Entre prévention, accompagnement et répression
De son côté, le président de la Cour de Constantine, M. Azzedine El-Arfi, a mis en avant les dispositions de la loi n°?25-03 du 1er juillet 2025, publiée au Journal officiel n°?43. Cette loi, qui modifie et complète la loi n°?04-18 du 25 décembre 2004 relative à la prévention et à la répression des stupéfiants et des substances psychotropes, introduit un virage sécuritaire, sanitaire et éducatif dans la lutte contre la toxicomanie. Elle renforce les mesures de répression, améliore la prise en charge médicale des personnes concernées et introduit de nouvelles obligations, telles que le dépistage obligatoire dans les établissements scolaires et à l’embauche.
M. El-Arfi a précisé que, pour les élèves, un test positif ne donne pas lieu à des poursuites judiciaires, l’objectif étant de les orienter vers un suivi médical et social adapté. Il a également rappelé la sévérité du dispositif pénal prévu par la loi?indiquant que les peines varient de 20 à 30 ans de prison et peuvent aller jusqu’à la peine de mort lorsque les infractions sont commises dans ou à proximité d’établissements éducatifs, ou lorsqu’elles touchent des mineurs ou des personnes vulnérables. La loi 25-03 renforce encore ces sanctions, notamment pour les drogues synthétiques et les précurseurs chimiques, et prévoit pour les récidivistes la réclusion à perpétuité avec aggravation des peines.
Et d’ajouter que la loi prévoit également des sanctions financières et administratives? avec notamment des amendes pouvant atteindre 2 millions de dinars pour blanchiment ou transfert de fonds liés au trafic, fermeture des commerces, hôtels, restaurants, salles des fêtes ou clubs impliqués, et publication ou affichage public des jugements aux frais des condamnés.

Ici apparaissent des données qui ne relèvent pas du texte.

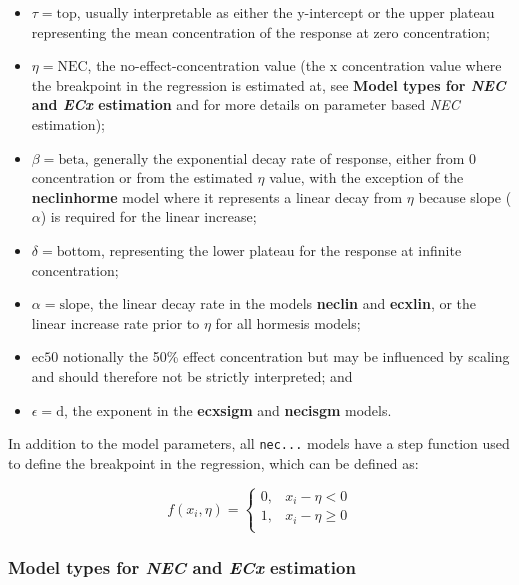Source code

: \documentclass[
]{jss}
\begin{document}
\begin{itemize}
\item
  \(\tau = \text{top}\), usually interpretable as either the y-intercept
  or the upper plateau representing the mean concentration of the
  response at zero concentration;
\item
  \(\eta = \text{NEC}\), the no-effect-concentration value (the x
  concentration value where the breakpoint in the regression is
  estimated at, see \textbf{Model types for \emph{NEC} and \emph{ECx}
  estimation} and \citep{Fox2010} for more details on parameter based
  \emph{NEC} estimation);
\item
  \(\beta = \text{beta}\), generally the exponential decay rate of
  response, either from 0 concentration or from the estimated \(\eta\)
  value, with the exception of the \textbf{neclinhorme} model where it
  represents a linear decay from \(\eta\) because slope (\(\alpha\)) is
  required for the linear increase;
\item
  \(\delta = \text{bottom}\), representing the lower plateau for the
  response at infinite concentration;
\item
  \(\alpha = \text{slope}\), the linear decay rate in the models
  \textbf{neclin} and \textbf{ecxlin}, or the linear increase rate prior
  to \(\eta\) for all hormesis models;
\item
  \(\text{ec50}\) notionally the 50\% effect concentration but may be
  influenced by scaling and should therefore not be strictly
  interpreted; and
\item
  \(\epsilon = \text{d}\), the exponent in the \textbf{ecxsigm} and
  \textbf{necisgm} models.
\end{itemize}

In addition to the model parameters, all \texttt{nec...} models have a
step function used to define the breakpoint in the regression, which can
be defined as:

\[
f(x_i, \eta) = \begin{cases} 
      0, & x_i - \eta < 0 \\
      1, & x_i - \eta \geq 0 \\
   \end{cases}
\]

\hypertarget{model-types-for-nec-and-ecx-estimation}{%
\subsubsection{\texorpdfstring{Model types for \emph{NEC} and \emph{ECx}
estimation}{Model types for NEC and ECx estimation}}\label{model-types-for-nec-and-ecx-estimation}}
\end{document}
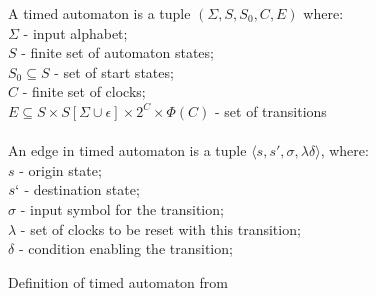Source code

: \begin{figure}[H]
\caption{Definition of timed automaton from \cite{Automata_For_Modeling_Real-Time_Systems}}
A timed automaton is a tuple $(\Sigma, S, S_0, C, E)$ where:\\
$\Sigma$ - input alphabet;\\
$S$ - finite set of automaton states;\\
$S_0 \subseteq S$ - set of start states; \\
$C$ - finite set of clocks; \\
$E \subseteq S \times S [\Sigma \cup {\epsilon}] \times 2^C \times \Phi(C)$ - set of transitions\\\\
An edge in timed automaton is a tuple $\langle s, s', \sigma, \lambda \delta \rangle$, where:\\
$s$ - origin state;\\
$s`$ - destination state;\\
$\sigma$ - input symbol for the transition;\\
$\lambda$ - set of clocks to be reset with this transition;\\
$\delta$ - condition enabling the transition;\\
\label{fig:definition}
\end{figure}
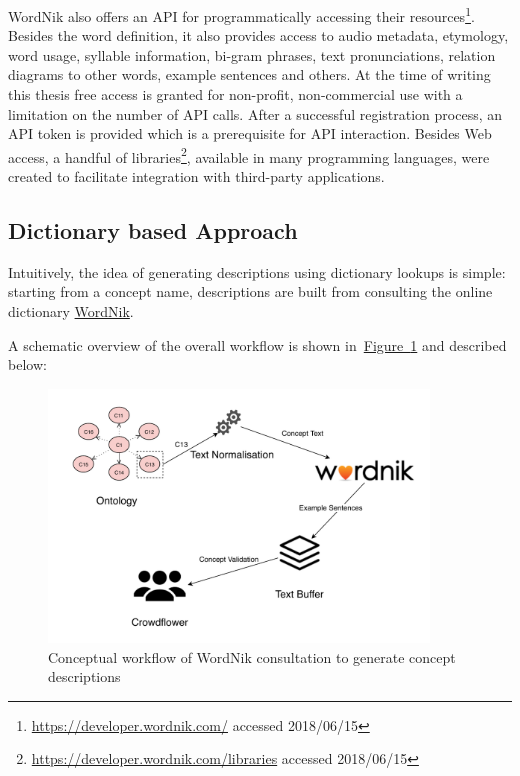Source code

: WordNik also offers an API for programmatically accessing their resources\footnote{\url{https://developer.wordnik.com/} accessed 2018/06/15}. Besides the word definition, it also provides access to audio metadata, etymology, word usage, syllable information, bi-gram phrases, text pronunciations, relation diagrams to other words, example sentences and others. At the time of writing this thesis free access is granted for non-profit, non-commercial use with a limitation on the number of API calls. 
After a successful registration process, an API token is provided which is a prerequisite for API interaction. Besides Web access, a handful of libraries\footnote{\url{https://developer.wordnik.com/libraries} accessed 2018/06/15}, available in many programming languages, were created to facilitate integration with third-party applications. 

\subsection{Dictionary based Approach}\label{sec:enrichment_dictionary_approach}
Intuitively, the idea of generating descriptions using dictionary lookups is simple: starting from a concept name, descriptions are built from consulting the online dictionary \hyperref[sec:wordnik]{WordNik}. 

A schematic overview of the overall workflow is shown in~\hyperref[fig:external_source_workflow]{Figure~\ref*{fig:external_source_workflow}} and described below:
\begin{figure}
	 \centering
	 \includegraphics[width=0.9\textwidth]{drawio/External_Source_Workflow}
	 \caption{Conceptual workflow of WordNik consultation to generate concept descriptions}\label{fig:external_source_workflow}
\end{figure}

Elle introduit en outre le retrait de la nationalité algérienne acquise pour les auteurs de crimes graves liés aux stupéfiants, ainsi que l’interdiction de résidence, temporaire ou permanente. Pour démanteler les réseaux internationaux, la loi autorise les enquêtes financières internes et externes, le gel des avoirs et l’interdiction de voyager jusqu’au jugement définitif.
3 millions de comprimés psychotropes pour la région Est
Pour sa part, le premier procureur général adjoint près de la Cour de Constantine, M. Mourad Sekar, a indiqué que, entre juin et novembre, dans la région Est du pays regroupant 15 cours de justice, plus de 3 millions de comprimés psychotropes ont été saisis ainsi que plus de 420 kg de cannabis et plus de 40 kg de cocaïne. Des chiffres alarmants qui illustrent l’ampleur du trafic et de la consommation dans cette région, mettant en évidence un changement significatif dans le type de drogues consommées.
Cette journée d’étude a été marquée par plusieurs interventions majeures. M. Abdennour Kirane, procureur général auprès du tribunal de Zighoud Youcef, y a présenté les mesures de traitement prévues par la loi 04-18, telle que modifiée et complétée alors que Mme Abla Barguellah, directrice adjointe des litiges et du recouvrement douanier à la direction régionale des douanes, a exposé le rôle des douanes algériennes dans la lutte contre l’importation, l’exportation et le trafic illicite de drogues et de substances psychotropes.
Quant à M. Abdelaziz Boudene, professeur éminent en droit, il est intervenu sur la toxicomanie, en détaillant les risques, les méfaits ainsi que les stratégies de prévention et de traitement et M. Sofiane Hanafi, directeur des études à l’Office national de lutte contre la drogue et la toxicomanie, a présenté la stratégie nationale de prévention des drogues et des substances psychotropes 2025-2029, insistant sur les actions coordonnées entre différents secteurs pour lutter contre ce fléau.